Monday, September 30, 2024

Cherry Blossom Time

 


❄🤍❄



            It wasn’t really spring yet.  There was still some snow frozen to the branches of the big fir trees. But the days were lightening up. Among the white clouds peeking down from the canopy were winks of brilliant Northwest Blue™.
            Ramona never let the fire go out, because a fire is a very fine thing and really brightens up a day or a night, whatever the season. It’s a bit of a mystery to we hairless, relatively, how the Forest People get on in the cold and wet. There are theories. Ralph never really told Millicent and Ramona didn’t try to tell Nikky Rosen either. It’s one of those things we can indulge in conjecture about. It does seem to have to do with something rather more than haircoats.
            Nevertheless, the fire burned all day and deep into the night. Ralph spent the time when he wasn’t hunting, bringing in firewood.  This had the effect of keeping the great forest tidy. He harvested the deadfall and small trees that didn’t seem to have a future with the MtBSNF. He also collected river driftwood.
            Maybe they absorb the heat and store it somehow. Well, that’s just another theory.
            It was breakfast time. Twigg and the cats were sitting on the ground very near the fire eating something you might call Handcakes. Ralph was still sleepy, but he was there, soaking up the heat maybe.
            Ramona was taking a break, drinking something hot out of one of Ooog’s pottery mugs. She was sitting by Ralph and to tell the truth she was sleepy too. Her head dropped down onto his shoulder.
            Notice anyone missing? Neither did anyone else, as it happens. The one no one was attending to right then, had been extending her weightless escapades just recently. So while the landlubbers sat around the fire, she was practicing a sort of twirling in the current of hot air from the fire.  No one was looking. She went further upward. She could hardly feel her mother’s gravitational pull up where she bobbed, looking like a mass of pale blossoms of some kind.
            Just then an impertinent little wind came prowling near the ground, discovered the fire, and threw itself upward, catching Cherry in the updraft of hot air and wind together. Soon Cherry was a hundred feet in the air, then a hundred and fifty.
            She grabbed a snowy branch. The wind deserted her ascent, and there she clung.
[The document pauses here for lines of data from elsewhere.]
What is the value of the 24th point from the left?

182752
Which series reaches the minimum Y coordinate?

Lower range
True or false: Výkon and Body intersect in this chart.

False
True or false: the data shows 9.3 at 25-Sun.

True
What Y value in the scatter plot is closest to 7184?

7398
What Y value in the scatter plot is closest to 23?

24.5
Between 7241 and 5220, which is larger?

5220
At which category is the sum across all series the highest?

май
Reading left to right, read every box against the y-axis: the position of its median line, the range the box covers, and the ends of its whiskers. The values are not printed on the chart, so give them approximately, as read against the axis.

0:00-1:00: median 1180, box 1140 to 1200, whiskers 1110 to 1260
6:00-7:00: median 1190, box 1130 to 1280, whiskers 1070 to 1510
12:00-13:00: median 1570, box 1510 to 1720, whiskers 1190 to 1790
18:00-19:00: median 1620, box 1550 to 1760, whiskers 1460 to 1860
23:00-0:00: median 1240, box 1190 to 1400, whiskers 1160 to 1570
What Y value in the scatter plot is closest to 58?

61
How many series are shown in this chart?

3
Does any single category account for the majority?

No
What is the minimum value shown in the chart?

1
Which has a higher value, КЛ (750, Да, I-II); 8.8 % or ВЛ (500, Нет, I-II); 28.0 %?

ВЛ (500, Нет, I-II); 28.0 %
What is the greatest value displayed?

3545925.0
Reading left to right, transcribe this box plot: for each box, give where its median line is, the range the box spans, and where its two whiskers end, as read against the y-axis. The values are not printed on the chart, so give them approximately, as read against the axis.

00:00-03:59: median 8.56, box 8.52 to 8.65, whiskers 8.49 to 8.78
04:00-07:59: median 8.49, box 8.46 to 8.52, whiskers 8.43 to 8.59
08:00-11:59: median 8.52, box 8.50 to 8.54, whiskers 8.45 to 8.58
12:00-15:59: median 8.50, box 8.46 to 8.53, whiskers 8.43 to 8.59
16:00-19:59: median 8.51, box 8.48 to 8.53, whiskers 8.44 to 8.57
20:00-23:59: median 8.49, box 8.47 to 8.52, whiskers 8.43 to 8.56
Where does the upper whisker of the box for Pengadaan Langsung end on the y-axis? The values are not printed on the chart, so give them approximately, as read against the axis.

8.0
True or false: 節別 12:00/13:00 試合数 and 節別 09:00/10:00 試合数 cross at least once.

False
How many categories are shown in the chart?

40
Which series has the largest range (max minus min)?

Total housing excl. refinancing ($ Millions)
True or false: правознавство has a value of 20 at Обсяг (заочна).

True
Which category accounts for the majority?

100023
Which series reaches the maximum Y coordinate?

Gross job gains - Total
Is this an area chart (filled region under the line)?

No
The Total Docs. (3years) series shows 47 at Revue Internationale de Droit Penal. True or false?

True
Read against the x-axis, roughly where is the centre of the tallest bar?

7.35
Cherry was afraid. She began to cry just as loudly as she could, like any sensible child stranded in the branches of a fir tree at great height most likely would.
            Ramona woke instantly, looking around wildly. She jumped to her feet and yelled, “Ralph! Where is she?” She heard the cries, but didn't realize they came from overhead.
            Ralph woke up. He actually ran around looking all over but did not look up.
            Berry and Bob did look up.  They meowed and growled and nudged Twigg until he looked up also.
            Well, there was Cherry most of the way up a tremendously tall fir. She kind of blended in with the snow.
            “Mommy, look up there,” said Twigg to his mother. “Cherry went up in the tree!”
            “Ralph, look up there,” said Ramona to Ralph. They all looked up there. “Ralph, she’s afraid to float down!”
            Cherry hung on tight and yelled her very best. She dislodged some snow off of the branch, which fell on her family below. Three people and two cats blinked and kept squinting up into the tree.
            As they were all staring up the tree, trying to devise a way to get Cherry down to her usual orbit, Ralph had an idea.
            He filled up his lungs and whistled his greatest whistle. He could hardly escape Maeve normally, but sometime he actually had to call her.
            In about two minutes, Maeve drifted down out of the canopy of tree tops, black and shiny. She landed on Ralph’s left shoulder and turned her eye toward him. Then she looked up into the tree.
            “Oh,” said Maeve. “I see,” she muttered.
            “Maeve can you fly up there and talk her into letting go of that branch and following you down. She likes you,” said Ralph
            “I believe I can do that,” said Maeve, lifting off and heading upward.
            On her way up she chuckled as Ravens do, calling out, “Cherry!  We are going to fly down together! Are you ready? This will be fun!” She landed right next to where Cherry gripped the branch.
            Cherry’s nose was red, and her face was covered in tears. “Mama,” said Cherry. She took a new hold on the branch. More snow fell on the watchers below.
            “Yes, yes. Let’s go to Mama, Cherry,” said Maeve in her softest most beguiling voice.
            “I will hold onto you with my claws. You will let go and we will just float down,” said Maeve, taking the baby’s hand in her claw. She gave her a little Raven nibble on her cheek to make her laugh and Cherry let go of the branch.
            Together the pale gold baby and the huge black Raven came down to earth as softly as a falling leaf. Cherry went straight to her mother’s arms. Twigg and the cats crowded around them.
            Maeve went to Ralph’s shoulder and marched importantly around in circles describing the incident as she marched. Her tail swished from side to side, and she gleamed in the firelight.
            “I owe you Maeve,” said Ralph. “You are the hero of the hour, and that’s as true as I know how to make it!”
            Her black eyes glittered. It’s hard to see if a Raven is smiling, but I think that we can assume she was.